I have a small program trying to list the files on a disk partitioned by age and by size, with some typical code like this:

for my $entry (@files) { # @files contains the files I want to lo +ok at next if -z $entry; my $size = -s $entry; # more code
My problem is that for a dozen or so very large files, the $size variable takes a negative value. For example, in one specific case, I got the following value: -426648576. Note that the stat function returns the same negative value in field # 7 (size in bytes) and an empty string for field # 12 (size in blocks).

Obviously, the stat function and the -s file test operator are suffering from integer overflow.

Also note that POSIX's stat does not help and gives the same result.

I have found a work around: using a VMS system command within backticks to get the size blocks from VMS and then proceed with the necessary extraction and conversion. The specific file example above gives me a size of 7,555,310 blocks, which corresponds to about 3.8 GB (a VMS block is equal to 512 bytes).
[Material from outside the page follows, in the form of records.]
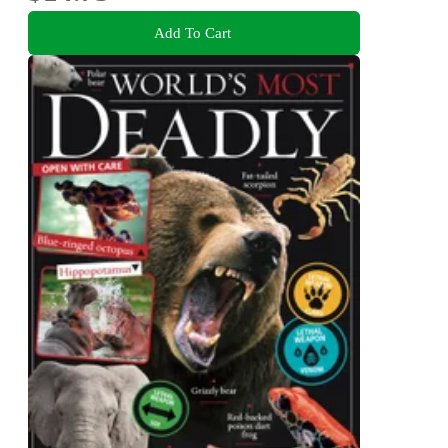
Add To Cart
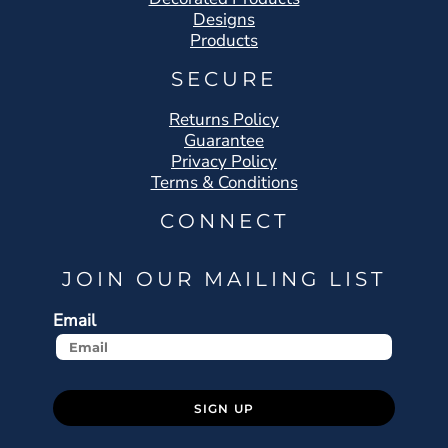
Designs
Products
SECURE
Returns Policy
Guarantee
Privacy Policy
Terms & Conditions
CONNECT
JOIN OUR MAILING LIST
Email
SIGN UP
So, I am OK, my program does what I want with this work around.

I wonder, however, if there isn't a better way to get the size in pure Perl (i.e. without running a VMS system command within backticks), without having this integer overflow problem. Any idea?
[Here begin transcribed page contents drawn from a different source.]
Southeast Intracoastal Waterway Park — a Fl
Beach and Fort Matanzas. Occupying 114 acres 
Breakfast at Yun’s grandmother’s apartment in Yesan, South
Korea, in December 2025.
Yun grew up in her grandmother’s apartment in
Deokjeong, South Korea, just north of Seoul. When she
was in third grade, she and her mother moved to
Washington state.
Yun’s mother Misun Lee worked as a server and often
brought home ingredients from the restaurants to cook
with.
Replies are listed 'Best First'.
Re: Integer overflow in -s or file stat results
by pryrt (Abbot) on Mar 07, 2017 at 15:41 UTC
    perl -V:sizesize -V:sizetype

    On my Win32 perl 5.24.0 x64, I get 8byte size_t. On my ancient CentOS 4.6 perl 5.8.5 (got you beat with how ancient a perl I'm stuck with is), I see 4byte size_t. If you convert your 4byte negative into a 4byte unsigned, or into a float using float(4byte signed integer) + 2**32, you'll get your 3.8GB size:

    perl -e 'printf "%08x => %.0f => %.3e\n", $_, $_+2**32, $_+2**32 for -426648576'

    I am thus betting you'll get -V:sizesize of 4 bytes, (edit:) but it will be a float rather than an int

    edit2: improve parens in the paragraph. Also, to base the conversion on the sizesize, use Config; $Config{sizesize}==4 ? convert($filesize): $filesize...

    edit3: clarify signed integer as the argument to float(); remove extra single-quote in edit2. Why didn't I see these before posting?

      Thank you very much, pryrt for these ideas.

      Unfortunately,

      perl -V:sizesize -V:sizetype
      does not produce anything useful under VMS (just the same output as Perl -V)

      Converting the negative output would work for the specific example I gave, but I am afraid it is probably not a reliable option because some other files are still significantly larger (10 GB, or so), so there is no way for me to know how many times I would need to add 2**32.

      Thanks anyway for your answer.

Re: Integer overflow in -s or file stat results
by BrowserUk (Patriarch) on Mar 07, 2017 at 17:00 UTC

    It'll probably suffer the same flaw, but you could try POSIX::lseek with SEEK_END and an offset of 0. If successful it returns the byte offset of the position it reached.

    If it was really important to avoid system, you could step through the file using seek() with SEEK_CUR and a relative offset of 2**31 (remembering how many steps) and reading a byte until the read fails; then step back to the last good position and do a binary chop until you find the last position at which you can read a byte.

    All in all, system is almost certainly preferable.


    With the rise and rise of 'Social' network sites: 'Computers are making people easier to use everyday'
    Examine what is said, not who speaks -- Silence betokens consent -- Love the truth but pardon error.
    "Science is about questioning the status quo. Questioning authority". The enemy of (IT) success is complexity.
    In the absence of evidence, opinion is indistinguishable from prejudice.
      Thank you, BrowserUk for your help.

      POSIX's lseek does indeed suffer of the same flaw and returns a negative integer.

      I guess you're right: unless some other monk comes up with a miraculous solution, I'll stick with with a call to the VMS system.

      Thank you for your help.

      Update: fixed a typo.

Re: Integer overflow in -s or file stat results
by Anonymous Monk on Mar 07, 2017 at 14:57 UTC
      Says it's not implemented in VMS, but you might try calling syscall() with no args just to see what happens. Other than that, I think you'd need to use XS.
        Thank you for your answer.

        It confirms that syscall is not implemented with a one-liner test:

        The syscall function is unimplemented at -e line 1.
        I will not try to write XS code under VMS, my knowledge of the VMS internals is much too poor. I guess I'll have to live with the work around described earlier.

        Thank you anyway for your effort.